Again, I realize this lawsuit is going to present a great deal more evidence than the bullets on this webpage, which seems meant for the public. Still, as stated in the beginning of this piece, I often wonder whether our policy discourse is well-served by what seems like the common assumption that “short and sweet” is the best way to carry out a policy campaign. I realize this is an all-too-common, perhaps even mundane point, but I feel obligated to make it (as I so often do).
And, more importantly, I am hoping that we who are involved in contemporary education debates (myself included) might be more careful about conflating the description of problems with explanations of why they arise and what can be done about them. All of these are necessary steps in the policymaking process, of course, but they are distinct elements of it. For instance, if PEJ’s stated mission is “fixing outdated policies” with “common sense changes," pointing out the variation in measured teacher effects on test scores is relevant and important, but it’s not a concrete policy proposal, to say nothing of a proposal with some basis in research.
And I for one would prefer to approach the difficult task of designing and implementing education policy armed with a bit more than just “common sense."
- Matt Di Carlo
* News coverage of PEJ's filing of its actual lawsuit, which occurred after this post was written, indicate that the documents submitted include "hundreds of pages of academic and journalistic articles on the importance of effective teachers." This does not affect the point I am making about the distinction between describing and affecting the distribution of teacher effectiveness.
** For example, one of the analyses on this topic actually uses New York City data between 2001 and 2005 (Hannaway, et al. 2009). The findings suggest that teachers in low-poverty schools (those with free/reduced-price lunch rates under 70 percent) are generally more effective in raising test scores than their counterparts in higher-poverty schools (over 70 percent FRL), but that the differences are not huge, and do not show up in all comparisons.

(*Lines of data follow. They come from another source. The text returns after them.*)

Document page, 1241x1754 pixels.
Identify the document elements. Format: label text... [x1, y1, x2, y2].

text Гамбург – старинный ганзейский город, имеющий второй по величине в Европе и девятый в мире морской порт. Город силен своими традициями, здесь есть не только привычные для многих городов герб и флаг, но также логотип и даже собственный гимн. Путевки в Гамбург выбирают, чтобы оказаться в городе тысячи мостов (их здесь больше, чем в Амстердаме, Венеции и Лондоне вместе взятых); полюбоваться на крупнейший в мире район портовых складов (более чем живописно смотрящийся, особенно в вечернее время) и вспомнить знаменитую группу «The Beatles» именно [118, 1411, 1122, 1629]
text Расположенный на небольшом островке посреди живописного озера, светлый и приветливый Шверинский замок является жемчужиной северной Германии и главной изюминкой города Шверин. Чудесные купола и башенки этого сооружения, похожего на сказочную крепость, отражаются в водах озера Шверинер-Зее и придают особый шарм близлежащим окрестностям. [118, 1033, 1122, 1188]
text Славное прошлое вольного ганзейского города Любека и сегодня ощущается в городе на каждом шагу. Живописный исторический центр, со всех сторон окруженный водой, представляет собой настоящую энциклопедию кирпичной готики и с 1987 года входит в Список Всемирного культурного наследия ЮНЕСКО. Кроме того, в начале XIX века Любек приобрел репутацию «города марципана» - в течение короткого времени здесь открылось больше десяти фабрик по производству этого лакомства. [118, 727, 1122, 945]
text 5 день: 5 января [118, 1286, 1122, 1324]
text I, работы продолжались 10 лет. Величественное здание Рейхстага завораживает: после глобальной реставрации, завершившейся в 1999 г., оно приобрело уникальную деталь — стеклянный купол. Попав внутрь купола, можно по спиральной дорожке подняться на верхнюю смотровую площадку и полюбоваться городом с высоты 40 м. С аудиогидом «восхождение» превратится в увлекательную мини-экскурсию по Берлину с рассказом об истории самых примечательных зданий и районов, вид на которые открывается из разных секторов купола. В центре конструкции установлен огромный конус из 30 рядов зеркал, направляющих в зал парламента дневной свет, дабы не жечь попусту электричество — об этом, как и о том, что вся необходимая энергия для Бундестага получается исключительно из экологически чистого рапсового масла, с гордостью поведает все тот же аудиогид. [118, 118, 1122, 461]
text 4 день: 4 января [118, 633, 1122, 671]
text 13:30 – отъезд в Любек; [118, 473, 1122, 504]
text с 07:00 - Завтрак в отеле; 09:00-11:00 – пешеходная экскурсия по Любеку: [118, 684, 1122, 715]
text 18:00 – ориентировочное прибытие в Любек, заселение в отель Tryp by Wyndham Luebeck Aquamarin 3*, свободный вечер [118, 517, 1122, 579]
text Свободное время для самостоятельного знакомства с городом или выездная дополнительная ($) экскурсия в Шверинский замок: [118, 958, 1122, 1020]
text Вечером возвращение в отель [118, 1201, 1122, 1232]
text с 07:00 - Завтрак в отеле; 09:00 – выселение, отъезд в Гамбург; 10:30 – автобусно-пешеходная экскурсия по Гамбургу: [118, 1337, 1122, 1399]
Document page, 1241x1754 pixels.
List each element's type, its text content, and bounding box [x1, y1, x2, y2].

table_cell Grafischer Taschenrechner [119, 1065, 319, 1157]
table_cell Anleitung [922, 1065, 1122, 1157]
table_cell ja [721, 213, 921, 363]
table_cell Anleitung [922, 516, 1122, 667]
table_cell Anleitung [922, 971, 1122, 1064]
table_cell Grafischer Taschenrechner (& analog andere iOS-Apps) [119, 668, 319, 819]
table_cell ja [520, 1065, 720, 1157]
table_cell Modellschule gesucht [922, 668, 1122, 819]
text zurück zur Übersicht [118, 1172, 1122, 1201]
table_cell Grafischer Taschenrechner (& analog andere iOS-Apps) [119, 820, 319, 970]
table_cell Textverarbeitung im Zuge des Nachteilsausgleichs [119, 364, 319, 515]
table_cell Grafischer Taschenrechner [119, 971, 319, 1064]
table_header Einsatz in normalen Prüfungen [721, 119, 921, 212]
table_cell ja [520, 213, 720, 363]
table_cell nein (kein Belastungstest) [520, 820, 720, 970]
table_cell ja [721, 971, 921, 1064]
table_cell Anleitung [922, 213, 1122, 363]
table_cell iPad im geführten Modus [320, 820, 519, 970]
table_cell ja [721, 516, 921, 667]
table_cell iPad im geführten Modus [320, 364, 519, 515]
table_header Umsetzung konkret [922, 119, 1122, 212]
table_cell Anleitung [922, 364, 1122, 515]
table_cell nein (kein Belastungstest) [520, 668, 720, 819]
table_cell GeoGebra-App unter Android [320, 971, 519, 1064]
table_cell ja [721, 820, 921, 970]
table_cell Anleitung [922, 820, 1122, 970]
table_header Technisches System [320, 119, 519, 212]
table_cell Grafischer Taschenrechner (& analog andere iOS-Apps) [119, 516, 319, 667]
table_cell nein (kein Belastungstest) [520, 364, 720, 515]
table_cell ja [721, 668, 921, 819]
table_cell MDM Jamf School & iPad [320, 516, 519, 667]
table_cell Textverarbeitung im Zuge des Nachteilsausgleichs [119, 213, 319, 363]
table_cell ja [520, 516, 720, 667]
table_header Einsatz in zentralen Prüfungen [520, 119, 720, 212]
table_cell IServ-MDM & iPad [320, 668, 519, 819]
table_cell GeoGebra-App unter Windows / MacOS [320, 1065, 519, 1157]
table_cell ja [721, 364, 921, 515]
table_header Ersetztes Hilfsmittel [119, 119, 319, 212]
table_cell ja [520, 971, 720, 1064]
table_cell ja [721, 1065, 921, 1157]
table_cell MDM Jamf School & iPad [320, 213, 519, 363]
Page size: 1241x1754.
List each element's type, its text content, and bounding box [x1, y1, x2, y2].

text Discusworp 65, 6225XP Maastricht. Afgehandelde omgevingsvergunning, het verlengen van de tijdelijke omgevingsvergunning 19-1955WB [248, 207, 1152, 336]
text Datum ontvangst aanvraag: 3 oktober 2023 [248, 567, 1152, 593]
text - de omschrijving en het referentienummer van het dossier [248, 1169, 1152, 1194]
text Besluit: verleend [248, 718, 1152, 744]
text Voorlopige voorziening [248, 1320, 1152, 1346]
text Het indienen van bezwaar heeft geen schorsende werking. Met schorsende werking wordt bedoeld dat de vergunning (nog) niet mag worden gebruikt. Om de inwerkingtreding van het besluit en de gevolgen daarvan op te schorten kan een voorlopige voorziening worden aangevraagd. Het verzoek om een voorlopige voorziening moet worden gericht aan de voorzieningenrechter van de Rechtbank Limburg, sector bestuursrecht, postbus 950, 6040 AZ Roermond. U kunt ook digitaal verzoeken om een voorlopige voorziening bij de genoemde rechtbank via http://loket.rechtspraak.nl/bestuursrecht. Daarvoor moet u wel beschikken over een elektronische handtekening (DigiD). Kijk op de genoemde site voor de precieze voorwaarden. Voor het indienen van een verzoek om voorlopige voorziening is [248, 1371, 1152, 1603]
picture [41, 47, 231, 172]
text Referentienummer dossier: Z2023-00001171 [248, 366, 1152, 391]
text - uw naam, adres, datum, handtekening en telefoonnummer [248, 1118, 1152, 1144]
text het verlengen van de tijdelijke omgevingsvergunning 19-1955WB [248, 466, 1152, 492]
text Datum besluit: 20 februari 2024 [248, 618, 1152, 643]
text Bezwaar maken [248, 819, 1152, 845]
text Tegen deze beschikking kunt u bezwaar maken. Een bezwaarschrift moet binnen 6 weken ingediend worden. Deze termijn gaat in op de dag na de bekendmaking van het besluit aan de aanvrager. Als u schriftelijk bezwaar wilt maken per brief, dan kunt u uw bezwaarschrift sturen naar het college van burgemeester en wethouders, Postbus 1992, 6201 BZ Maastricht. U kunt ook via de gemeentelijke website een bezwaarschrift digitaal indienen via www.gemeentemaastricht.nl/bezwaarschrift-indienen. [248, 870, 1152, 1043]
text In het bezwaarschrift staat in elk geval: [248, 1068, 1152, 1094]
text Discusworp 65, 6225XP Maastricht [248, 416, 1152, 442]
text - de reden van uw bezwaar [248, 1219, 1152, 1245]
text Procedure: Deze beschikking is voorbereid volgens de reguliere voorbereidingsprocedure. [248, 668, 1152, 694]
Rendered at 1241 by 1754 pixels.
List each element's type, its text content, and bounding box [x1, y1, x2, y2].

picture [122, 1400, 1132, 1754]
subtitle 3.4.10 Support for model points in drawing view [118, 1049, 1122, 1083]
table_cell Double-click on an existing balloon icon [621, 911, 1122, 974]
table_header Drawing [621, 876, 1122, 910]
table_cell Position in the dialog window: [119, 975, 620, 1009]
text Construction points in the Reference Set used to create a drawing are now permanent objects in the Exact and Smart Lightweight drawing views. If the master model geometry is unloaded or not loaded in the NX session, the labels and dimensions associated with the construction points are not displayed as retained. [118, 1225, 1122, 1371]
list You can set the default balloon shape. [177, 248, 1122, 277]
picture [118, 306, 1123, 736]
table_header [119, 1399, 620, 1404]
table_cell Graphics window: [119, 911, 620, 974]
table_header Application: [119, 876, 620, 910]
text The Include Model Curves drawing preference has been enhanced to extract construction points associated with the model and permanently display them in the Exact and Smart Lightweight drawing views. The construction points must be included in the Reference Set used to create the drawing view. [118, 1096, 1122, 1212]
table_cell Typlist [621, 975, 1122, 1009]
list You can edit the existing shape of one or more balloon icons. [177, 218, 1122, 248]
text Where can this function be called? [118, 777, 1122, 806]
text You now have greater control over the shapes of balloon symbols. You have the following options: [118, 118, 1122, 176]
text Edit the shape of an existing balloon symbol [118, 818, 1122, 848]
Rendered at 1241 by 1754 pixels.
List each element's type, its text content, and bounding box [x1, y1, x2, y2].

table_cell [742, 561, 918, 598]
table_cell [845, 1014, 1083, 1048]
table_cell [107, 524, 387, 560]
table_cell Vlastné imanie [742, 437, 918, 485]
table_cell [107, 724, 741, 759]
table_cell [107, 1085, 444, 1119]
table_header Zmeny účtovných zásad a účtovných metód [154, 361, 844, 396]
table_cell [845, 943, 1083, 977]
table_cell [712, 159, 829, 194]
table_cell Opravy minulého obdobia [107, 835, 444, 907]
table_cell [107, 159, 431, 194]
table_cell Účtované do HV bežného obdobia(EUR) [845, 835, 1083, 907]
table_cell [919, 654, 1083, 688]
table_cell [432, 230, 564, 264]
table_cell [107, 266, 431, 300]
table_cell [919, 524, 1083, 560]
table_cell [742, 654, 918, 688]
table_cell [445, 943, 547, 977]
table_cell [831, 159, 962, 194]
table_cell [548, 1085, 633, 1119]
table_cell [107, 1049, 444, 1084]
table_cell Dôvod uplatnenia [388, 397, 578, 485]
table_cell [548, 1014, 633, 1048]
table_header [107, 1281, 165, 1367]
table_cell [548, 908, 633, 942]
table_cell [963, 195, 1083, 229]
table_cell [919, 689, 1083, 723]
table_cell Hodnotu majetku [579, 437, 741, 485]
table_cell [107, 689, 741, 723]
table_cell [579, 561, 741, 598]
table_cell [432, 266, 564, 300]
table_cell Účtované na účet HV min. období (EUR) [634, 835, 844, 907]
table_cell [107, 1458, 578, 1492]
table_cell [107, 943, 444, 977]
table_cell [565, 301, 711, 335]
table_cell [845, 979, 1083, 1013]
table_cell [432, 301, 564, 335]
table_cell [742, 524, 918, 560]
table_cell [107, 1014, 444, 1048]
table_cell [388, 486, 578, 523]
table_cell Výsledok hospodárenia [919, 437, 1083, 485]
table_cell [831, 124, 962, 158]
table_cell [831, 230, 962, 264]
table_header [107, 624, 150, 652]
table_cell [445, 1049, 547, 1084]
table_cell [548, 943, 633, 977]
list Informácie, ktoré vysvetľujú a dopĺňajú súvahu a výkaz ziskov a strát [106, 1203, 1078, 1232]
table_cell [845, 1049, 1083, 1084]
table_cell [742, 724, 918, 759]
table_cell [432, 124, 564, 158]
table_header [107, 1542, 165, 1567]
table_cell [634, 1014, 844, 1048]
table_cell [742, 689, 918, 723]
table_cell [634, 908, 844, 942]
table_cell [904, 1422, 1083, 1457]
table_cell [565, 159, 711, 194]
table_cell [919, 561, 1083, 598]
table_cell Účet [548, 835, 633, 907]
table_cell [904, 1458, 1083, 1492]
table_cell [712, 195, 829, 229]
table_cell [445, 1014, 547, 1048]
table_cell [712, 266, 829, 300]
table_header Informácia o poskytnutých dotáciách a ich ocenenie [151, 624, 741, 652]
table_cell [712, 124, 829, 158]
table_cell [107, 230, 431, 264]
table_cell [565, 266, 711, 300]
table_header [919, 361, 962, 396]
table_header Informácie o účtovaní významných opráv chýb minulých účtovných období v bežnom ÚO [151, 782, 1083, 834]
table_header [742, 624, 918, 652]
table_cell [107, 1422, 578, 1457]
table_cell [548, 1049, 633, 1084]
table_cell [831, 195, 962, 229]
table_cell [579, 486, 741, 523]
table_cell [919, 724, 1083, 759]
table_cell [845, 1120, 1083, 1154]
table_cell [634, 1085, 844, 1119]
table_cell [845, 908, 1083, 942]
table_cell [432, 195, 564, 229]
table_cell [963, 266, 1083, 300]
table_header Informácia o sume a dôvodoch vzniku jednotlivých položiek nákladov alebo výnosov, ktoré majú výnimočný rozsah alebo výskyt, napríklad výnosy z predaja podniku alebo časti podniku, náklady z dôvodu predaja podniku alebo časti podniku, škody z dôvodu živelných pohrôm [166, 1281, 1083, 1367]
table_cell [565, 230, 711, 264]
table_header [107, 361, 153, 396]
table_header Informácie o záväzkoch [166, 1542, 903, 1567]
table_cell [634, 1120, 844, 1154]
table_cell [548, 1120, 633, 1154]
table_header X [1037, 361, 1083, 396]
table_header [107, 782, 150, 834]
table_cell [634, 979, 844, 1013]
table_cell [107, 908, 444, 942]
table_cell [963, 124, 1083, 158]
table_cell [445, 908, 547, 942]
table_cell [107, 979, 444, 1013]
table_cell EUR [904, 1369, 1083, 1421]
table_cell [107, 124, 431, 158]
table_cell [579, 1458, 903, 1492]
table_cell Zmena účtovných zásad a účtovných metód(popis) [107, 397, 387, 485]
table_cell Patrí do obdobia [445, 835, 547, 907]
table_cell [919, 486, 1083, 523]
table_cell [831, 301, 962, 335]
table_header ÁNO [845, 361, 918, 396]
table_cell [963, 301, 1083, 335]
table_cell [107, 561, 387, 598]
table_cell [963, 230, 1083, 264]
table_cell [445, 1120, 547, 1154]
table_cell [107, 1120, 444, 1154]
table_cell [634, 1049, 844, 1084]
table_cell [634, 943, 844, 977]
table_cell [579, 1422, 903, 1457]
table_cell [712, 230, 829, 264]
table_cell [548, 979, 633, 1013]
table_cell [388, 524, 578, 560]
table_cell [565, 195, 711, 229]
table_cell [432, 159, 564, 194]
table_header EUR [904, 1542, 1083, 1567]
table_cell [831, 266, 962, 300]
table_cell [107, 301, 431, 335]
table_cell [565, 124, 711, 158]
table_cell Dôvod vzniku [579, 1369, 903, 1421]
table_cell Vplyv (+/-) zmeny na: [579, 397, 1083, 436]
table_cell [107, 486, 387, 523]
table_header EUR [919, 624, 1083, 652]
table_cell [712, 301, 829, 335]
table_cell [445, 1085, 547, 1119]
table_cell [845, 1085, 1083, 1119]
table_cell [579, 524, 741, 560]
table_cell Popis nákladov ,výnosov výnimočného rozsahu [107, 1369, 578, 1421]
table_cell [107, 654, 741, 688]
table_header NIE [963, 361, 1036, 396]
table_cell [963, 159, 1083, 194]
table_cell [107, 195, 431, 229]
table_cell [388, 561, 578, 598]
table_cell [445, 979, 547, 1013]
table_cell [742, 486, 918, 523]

** There are other issues here, such as the fact that layoffs, which are not commonplace and often relatively small, must be quite large to have much of an impact on aggregate student testing performance (frankly, PEJ’s headline argument -- "can cost students months..." -- is worded such that it might apply to any policy), and that the imprecision of value-added estimates means that the impact of layoffs based on those estimates shrinks considerably in future years.